The area features disabled-accessible fishing, parking, and toilets. A boat ramp is located on the lake. Area for fishing and hunting deer, dove, quail, rabbit, squirrel, and waterfowl.
Knob Noster State Park
Cast your line into two small lakes, Buteo and Clearfork, or Clearfork Creek. Catfish, bass, bluegill and crappie are some of the fish anglers may catch. Fishing is available sunrise to sunset daily, except during special management activities when the park may be closed. Find out more about Knob Noster State Park.
Ralph & Martha Perry Memorial Conservation Area
This area is named after the late Dr. Ralph Perry and his wife, Martha, who donated both land and money to create the conservation area. The area features a diversity of terrain and habitats, including crop fields, old-field habitat, wetlands, glades, woodlands, and both bottomland and upland forest.
Management of this 4,134-acre area includes mowing and controlled burning to maintain plant diversity in the open areas. Habitat plantings include shrubs, native grasses and trees, including two plantings of the Concordia oak, a rare three-way hybrid. Wetland management includes the seasonal flooding of more than 750 acres. Check out more about the Conservation Area.

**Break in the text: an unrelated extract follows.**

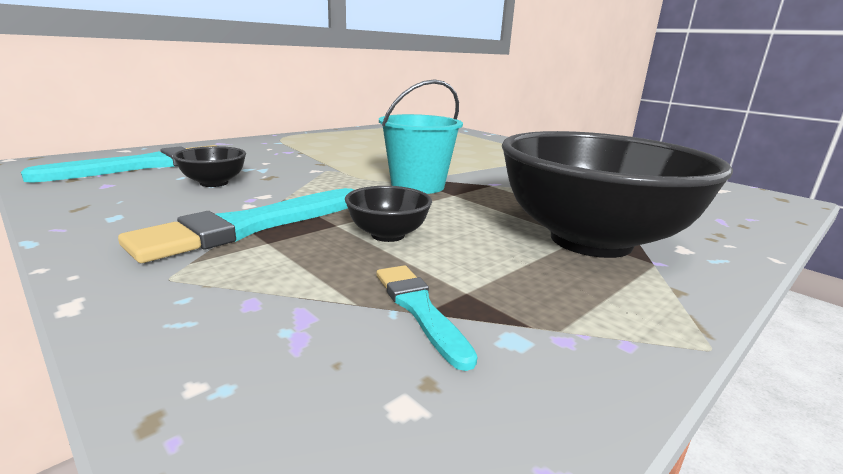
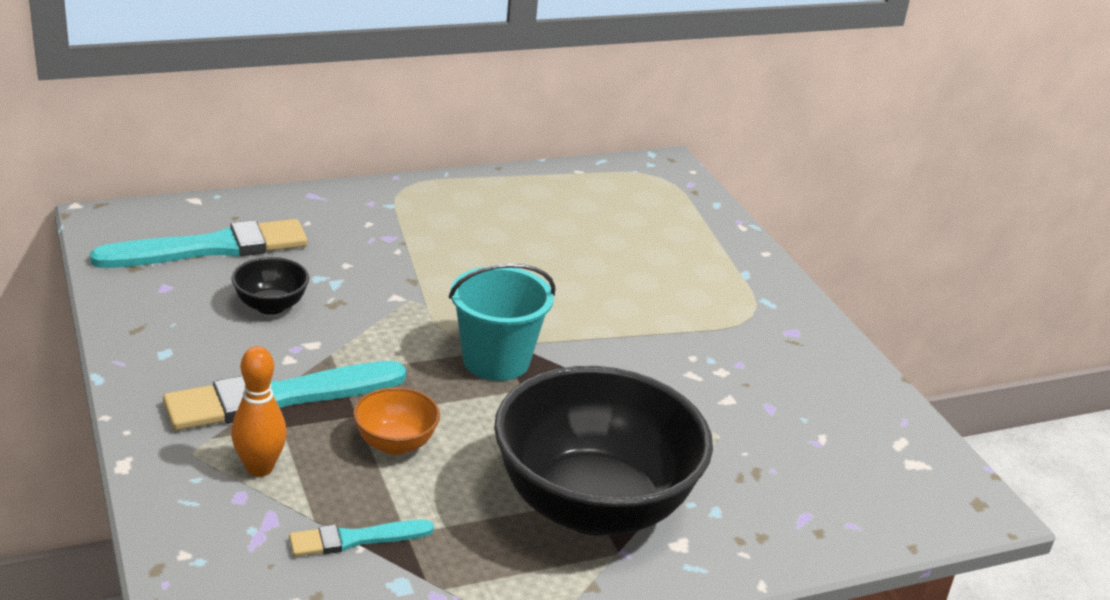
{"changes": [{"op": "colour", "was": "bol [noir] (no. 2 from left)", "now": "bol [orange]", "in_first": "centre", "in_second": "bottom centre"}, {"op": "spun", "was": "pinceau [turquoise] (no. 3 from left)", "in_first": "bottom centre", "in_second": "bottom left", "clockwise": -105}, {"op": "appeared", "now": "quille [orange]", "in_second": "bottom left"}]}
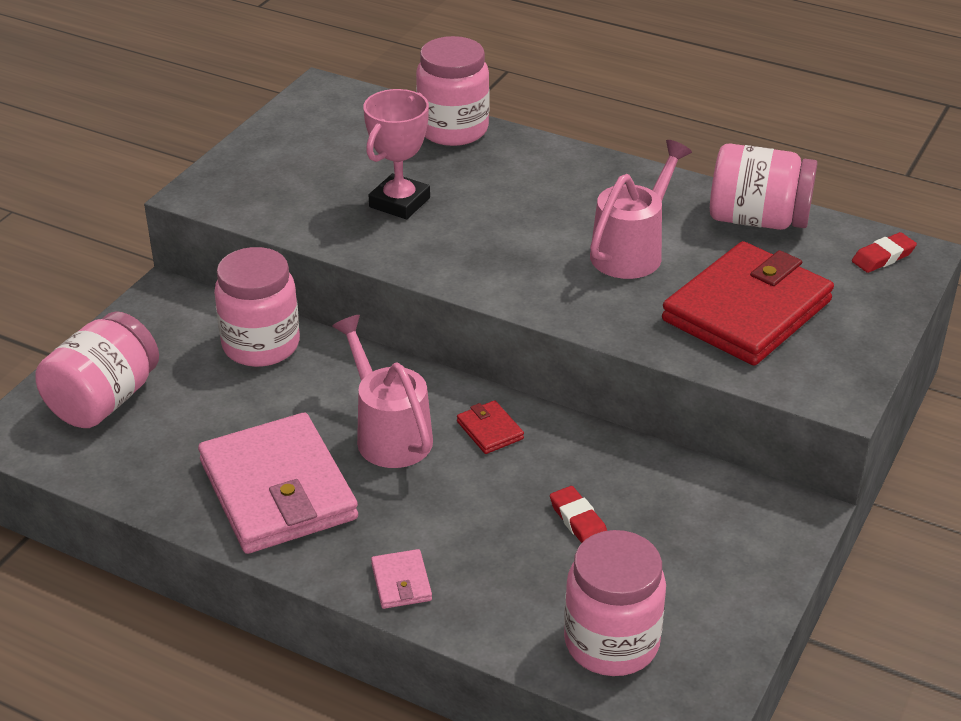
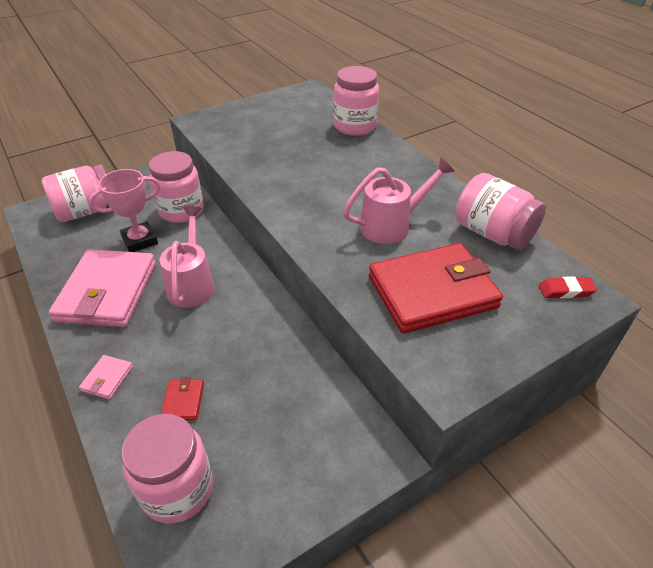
{"changes": [{"op": "relocated", "was": "trophée [rose]", "in_first": "top centre", "in_second": "middle left"}, {"op": "relocated", "was": "portefeuille [rouge] (no. 1 from left)", "in_first": "centre", "in_second": "bottom left"}, {"op": "missing", "was": "gomme [rouge] (no. 1 from left)", "in_first": "bottom centre"}]}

A hiking trail consisting of two loops travels through varying habitats and provides access to several fishing lakes. Several small ponds, the Blackwater River and two lakes provide fishing opportunities. The Conservation Department stocks selected area waters with catfish, bass, redear sunfish and bluegill.
Seasonal access to the Blackwater River is provided in Unit 1. Over seven miles of the Blackwater River flows through the area.
J.N Turkey Kearn Memorial Wildlife Area
J.N "Turkey" Kearn Memorial Wildlife Area is in Johnson and Pettis counties. J.N"Turkey" Kearn, who delighted many people with his humor and knowledge of local history, lived on this land in harmony with its natural beauty. In 1976, he donated 1,479 acres to the Conservation Department with the wish that the bounty of wildlife his ancestors spoke of when they first settled here be restored and preserved for future generations. The Department purchased an additional 195 acres, bringing the area to its present size of 1,674 acres.
The area features a great variety of habitat types, including wooded hills, bottomlands, crop fields, and native grass fields. Two fishing lakes, covering nine and 25 acres, respectively, were built in 2000. The area contains several small ponds and one two-acre pond, and Muddy Creek crosses the northwest corner of the area. Learn more about the Wildlife Area.
Management of the area focuses on providing habitat for upland wildlife species, including deer, turkey, rabbits, squirrels, doves, and songbirds.